### Work instruction
The required output consists solely of the lines from the line containing "left_mouse_down()" through the end of the records, copied exactly.

Stored items:
------
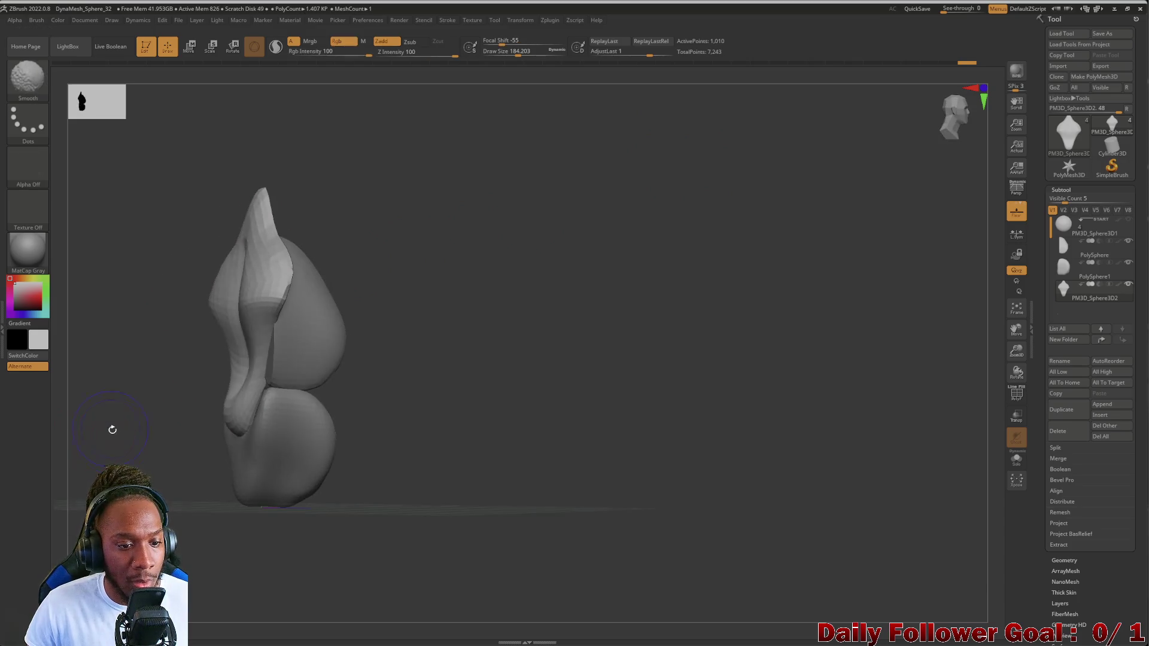
mouse_move(111, 428)
left_mouse_down()
mouse_move(90, 451)
mouse_move(153, 462)
left_mouse_up()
------
### Solution for this problem
left_mouse_down()
mouse_move(90, 451)
mouse_move(153, 462)
left_mouse_up()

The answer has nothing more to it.